Extract provided
__________

Anormal time spent in `initializeCollections` (quadratic behaviour somewhere ?) #4171

rvion · 2023-03-27T09:37:25Z

performance issue in `initializeCollections`

(using "5.6.16-dev.6", but the issue was present in previous versions too)

👋 Hello @B4nan

I have a worker that process quite a few rows from various tables in batch.

`Initialize Collections` takes way more time that we expect 🤔

some batch hints about some quadratic behaviours: here:

🟢 150ms only to find and hydrate models
🔴 12seconds to initialize collections

possible culprit:

at https://github.com/mikro-orm/mikro-orm/blob/master/packages/core/src/entity/EntityLoader.ts#L223

could it be something around this filter within a for ?
or the fact helper(entity).getPrimaryKey() is not cached above the filter closure ?
or some hydratation checks that runs too many times on already instanciated entities ?

__________

(Records from a collection)
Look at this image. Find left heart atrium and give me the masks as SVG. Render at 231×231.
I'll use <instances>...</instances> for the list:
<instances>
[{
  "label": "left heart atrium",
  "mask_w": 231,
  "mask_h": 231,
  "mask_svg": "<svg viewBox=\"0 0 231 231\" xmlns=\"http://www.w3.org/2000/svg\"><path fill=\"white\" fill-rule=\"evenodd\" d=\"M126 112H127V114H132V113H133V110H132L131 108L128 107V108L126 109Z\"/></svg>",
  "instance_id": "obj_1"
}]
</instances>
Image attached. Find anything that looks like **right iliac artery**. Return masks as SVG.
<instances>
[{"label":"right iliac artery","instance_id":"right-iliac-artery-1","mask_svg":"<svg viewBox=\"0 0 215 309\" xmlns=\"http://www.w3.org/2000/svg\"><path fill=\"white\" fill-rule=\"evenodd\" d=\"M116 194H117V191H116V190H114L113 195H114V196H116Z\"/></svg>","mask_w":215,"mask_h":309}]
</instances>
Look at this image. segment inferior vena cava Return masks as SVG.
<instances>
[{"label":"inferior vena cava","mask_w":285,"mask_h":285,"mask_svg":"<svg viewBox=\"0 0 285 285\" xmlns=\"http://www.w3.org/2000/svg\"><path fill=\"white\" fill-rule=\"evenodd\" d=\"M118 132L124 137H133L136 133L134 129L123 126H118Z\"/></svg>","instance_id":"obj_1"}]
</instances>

__________

Exercise task 1
List every possible culprit that the issue report proposes for the slow collection initialization.
Exercise task 2
Reproduce everything in the issue report from "some batch hints" down to "instanciated entities ?", renaming each "filter" to "find".

Correct answer 1
- A filter within a for loop
- helper(entity).getPrimaryKey() not being cached above the filter closure
- Hydratation checks that run too many times on already instanciated entities

Correct answer 2
some batch hints about some quadratic behaviours: here:

🟢 150ms only to find and hydrate models
🔴 12seconds to initialize collections

possible culprit:

at https://github.com/mikro-orm/mikro-orm/blob/master/packages/core/src/entity/EntityLoader.ts#L223

could it be something around this find within a for ?
or the fact helper(entity).getPrimaryKey() is not cached above the find closure ?
or some hydratation checks that runs too many times on already instanciated entities ?